Document segment ▸
============

Dr. Gerald Stanhill, working at the Agricultural Reseach Organisation in Israel, noticed a 22% drop in solar energy reaching the ground between the 1960’s and 1980. Dr. Stanhill applied the name ‘global dimming’ to this phenomenon. The cause of his observation, and its implications, were not appreciated until the end of the twentieth century.
Atmospheric pollution comes in two forms: invisible greenhouse gases such as carbon dioxide and methane, and particulates such as soot and ash. While the invisible gases may increase the average temperature by trapping heat within the atmosphere, the particles tend to reduce this effect by reflecting sunlight back into space. It has been found that these airborne particles cut down sunlight by about 10% in areas of high pollution, much more than previously thought. The particles make clouds more reflective by increasing the number of water droplets while reducing their size. Smaller water droplets are more efficient at reflecting sunlight. Many of the energetic photons from the sun are therefore returned to space before they can heat the lower atmosphere.
Global dimming has masked the effect of global warming in areas exposed to small-particle pollution. However, there is less airborne particle pollution in the Arctic and therefore the net effect of global warming has not been greatly diminished by global dimming in these regions. The ice of the Arctic is consequently beginning to melt at a rapid rate.
During the last few years there has been a change in the pattern of ice deposition in Greenland. Instead of a steady annual increase, there has been a net loss. That is, the enormous volume of ice which forms the Greenland Ice Cap is beginning to melt away - with future consequences for both the climate of northern Europe and for sea level. It has been suggested that if the Greenland Ice Cap were to melt completely, then sea levels would rise by about 6 meters [20 feet]. This would be enough to inundate many low lying cities and much of Bangladesh.

============

Information supplied ▸
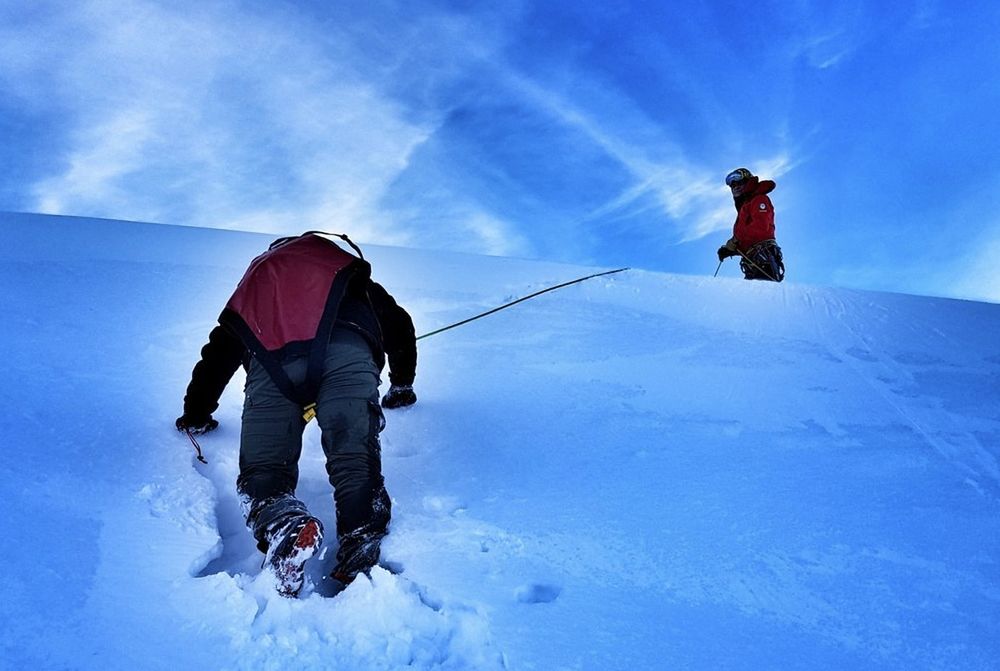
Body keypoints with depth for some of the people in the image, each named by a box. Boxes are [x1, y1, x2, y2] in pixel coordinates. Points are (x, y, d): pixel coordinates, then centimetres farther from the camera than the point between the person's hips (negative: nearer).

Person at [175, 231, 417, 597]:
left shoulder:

============

Task set ▸
[1] Answer these questions from the passage on global dimming:
(a) What percentage drop in solar energy reaching the ground did Dr. Gerald Stanhill notice?
(b) By about how much do airborne particles cut down sunlight in areas of high pollution?
(c) By how much would sea levels rise if the Greenland Ice Cap were to melt completely?
[2] Take the passage on global dimming further, picking up right after its final sentence about Bangladesh.
The material stands apart from the passage on global dimming.

Solved problems ▸
[1]
(a) 22%
(b) About 10%
(c) About 6 meters (20 feet)

[2]
The global rise in temperature has resulted in a clamour to reduce carbon dioxide emissions. However, reversing greenhouse gas production may be impossible in the short term. As well as slowing the release of these gasses, various schemes have been suggested to absorb and remove carbon dioxide from the atmosphere. But the enormously painful changes required to annul the vast quantity released since the start of the industrial revolution may be unnecessary. By mimicking the global dimming processes, it should be possible to reflect sunlight from sensitive areas such as the Greenland Ice Cap. It has been suggested that cloud formation could be initiated by spraying sea-water into the atmosphere. The salt particles act as nuclei around which tiny water droplets form. During the day, these clouds then reflect the sunlight back into space. Clouds can also be formed by the release of an aerosol of sulphur compounds which also directly reflect sunlight. The same process occurs naturally within the plume from a volcano.